Metal powder compaction is the process of compacting metal powder in a die through the application of high pressures. Typically the tools are held in the vertical orientation with the punch tool forming the bottom of the cavity. The powder is then compacted into a shape and then ejected from the die cavity. In a number of these applications the parts may require very little additional work for their intended use; making for very cost efficient manufacturing.
The PM process and sinter process generally consists of three basic steps: powder blending (pulverisation), die compaction, and sintering. Compaction is generally performed at room temperature, and the elevated-temperature process of sintering is usually conducted at atmospheric pressure and under carefully controlled atmosphere composition. Optional secondary processing such as coining or heat treatment often follows to obtain special properties or enhanced precision.

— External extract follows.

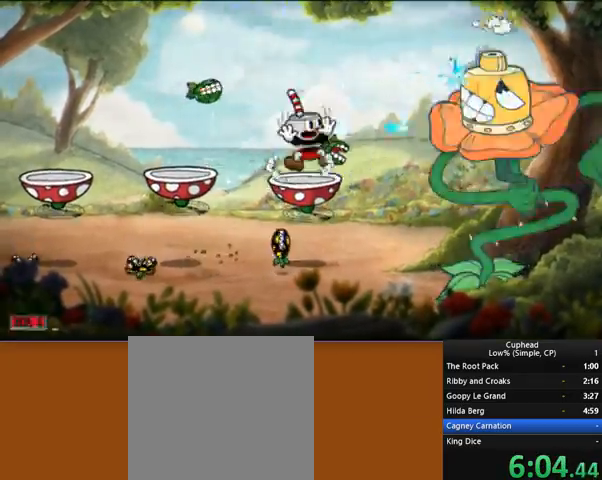
{"buttons": ["R2"], "left_stick": "center", "events": [[138, "left_stick", "center"]]}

One of the older such methods, and still one used to make around 1Mt/yr of structural components of iron-based alloys, is the process of blending fine (<180 microns) metal (normally iron) powders with additives such as a lubricant wax, carbon, copper, and/or nickel, pressing them into a die of the desired shape, and then heating the compressed material ("green part") in a controlled atmosphere to bond the material by sintering. This produces precise parts, normally very close to the die dimensions, but with 5-15% porosity, and thus sub-wrought steel properties.There are several other PM processes which have been developed over the last fifty years
The density of the compacted powder increases with the amount of pressure applied. Typical pressures range from 80 psi to 1000 psi (0.5 MPa to 7 MPa), pressures from 1000 psi to 1,000,000 psi have been obtained. Pressure of 10 tons/in² to 50 tons/in² (150 MPa to 700 MPa) are commonly used for metal powder compaction. To attain the same compression ratio across a component with more than one level or height, it is necessary to work with multiple lower punches. A cylindrical workpiece is made by single-level tooling. A more complex shape can be made by the common multiple-level tooling.Production rates of 15 to 30 parts per minute are common.
There are four major classes of tool styles: single-action compaction, used for thin, flat components; opposed double-action with two punch motions, which accommodates thicker components; double-action with floating die; and double action withdrawal die. Double action classes give much better density distribution than single action. Tooling must be designed so that it will withstand the extreme pressure without deforming or bending. Tools must be made from materials that are polished and wear-resistant.